- Exercise prompt
Collect each line in the rows below that contains the word "displayed".

─── Data under study

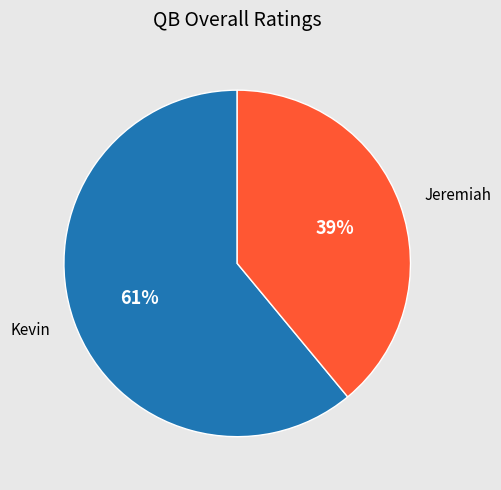

Does any single category account for the majority?

Yes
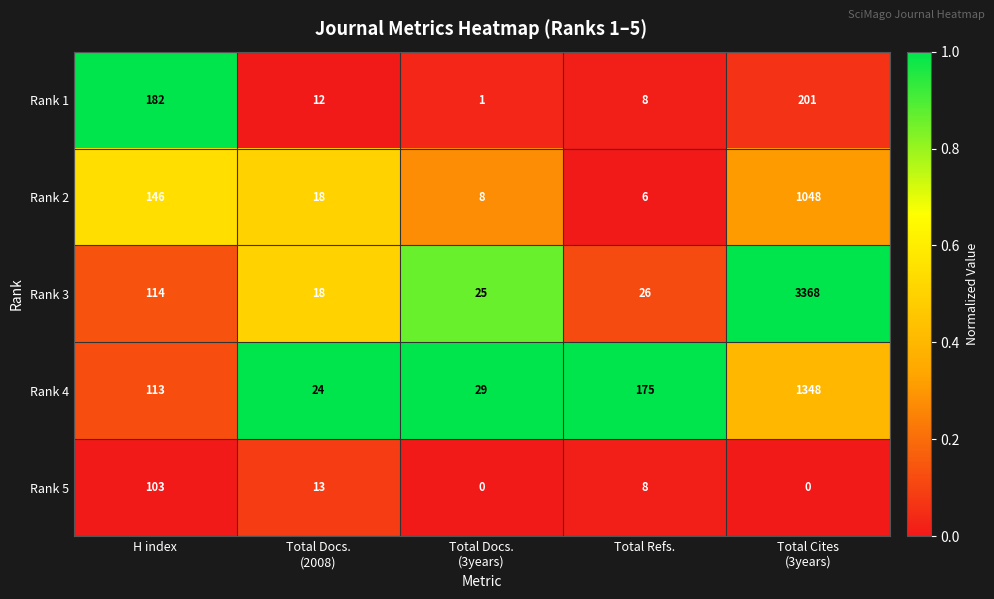

How many distinct data groups are displayed?

5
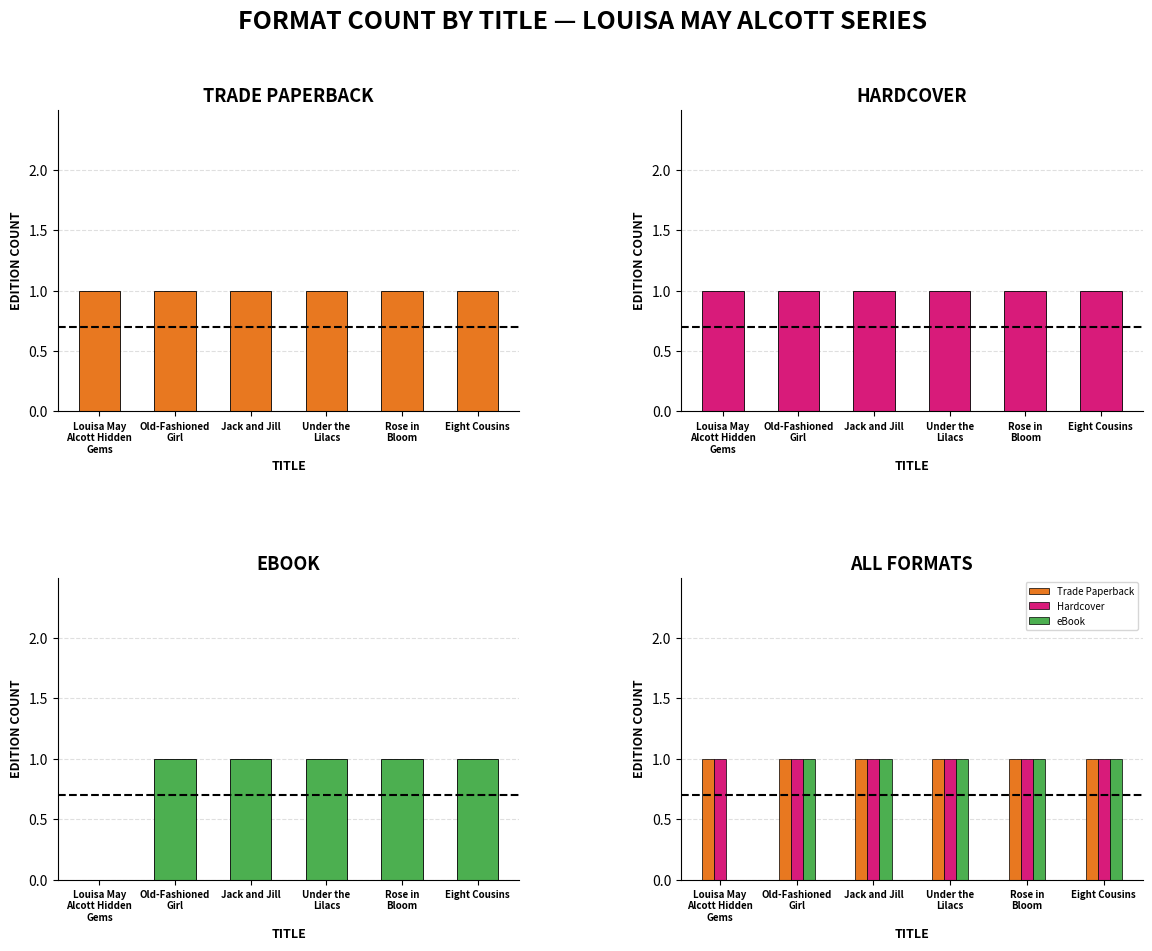

Between Louisa May
Alcott Hidden
Gems and Rose in
Bloom, which series saw the biggest shift?

eBook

──────

- Solved exercise
How many distinct data groups are displayed?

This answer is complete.